### Task instructions
Could you recast every line of the listing below as a JSON list of strings, one string per line, leaving out any blank lines?

[Extracted page text data]
▬▬▬▬▬▬▬▬▬▬

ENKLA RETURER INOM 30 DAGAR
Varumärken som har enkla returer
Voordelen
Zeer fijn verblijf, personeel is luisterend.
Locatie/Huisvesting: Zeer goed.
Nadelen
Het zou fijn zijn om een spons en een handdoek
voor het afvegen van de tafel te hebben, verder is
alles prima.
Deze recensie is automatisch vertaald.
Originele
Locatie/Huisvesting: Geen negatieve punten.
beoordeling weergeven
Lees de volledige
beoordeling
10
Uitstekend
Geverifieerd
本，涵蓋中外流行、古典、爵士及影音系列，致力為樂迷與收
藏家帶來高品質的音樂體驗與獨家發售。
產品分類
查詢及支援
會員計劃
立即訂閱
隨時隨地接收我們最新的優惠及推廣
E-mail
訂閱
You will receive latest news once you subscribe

▬▬▬▬▬▬▬▬▬▬

### Finished task
[
  "ENKLA RETURER INOM 30 DAGAR",
  "Varumärken som har enkla returer",
  "Voordelen",
  "Zeer fijn verblijf, personeel is luisterend.",
  "Locatie/Huisvesting: Zeer goed.",
  "Nadelen",
  "Het zou fijn zijn om een spons en een handdoek",
  "voor het afvegen van de tafel te hebben, verder is",
  "alles prima.",
  "Deze recensie is automatisch vertaald.",
  "Originele",
  "Locatie/Huisvesting: Geen negatieve punten.",
  "beoordeling weergeven",
  "Lees de volledige",
  "beoordeling",
  "10",
  "Uitstekend",
  "Geverifieerd",
  "本，涵蓋中外流行、古典、爵士及影音系列，致力為樂迷與收",
  "藏家帶來高品質的音樂體驗與獨家發售。",
  "產品分類",
  "查詢及支援",
  "會員計劃",
  "立即訂閱",
  "隨時隨地接收我們最新的優惠及推廣",
  "E-mail",
  "訂閱",
  "You will receive latest news once you subscribe"
]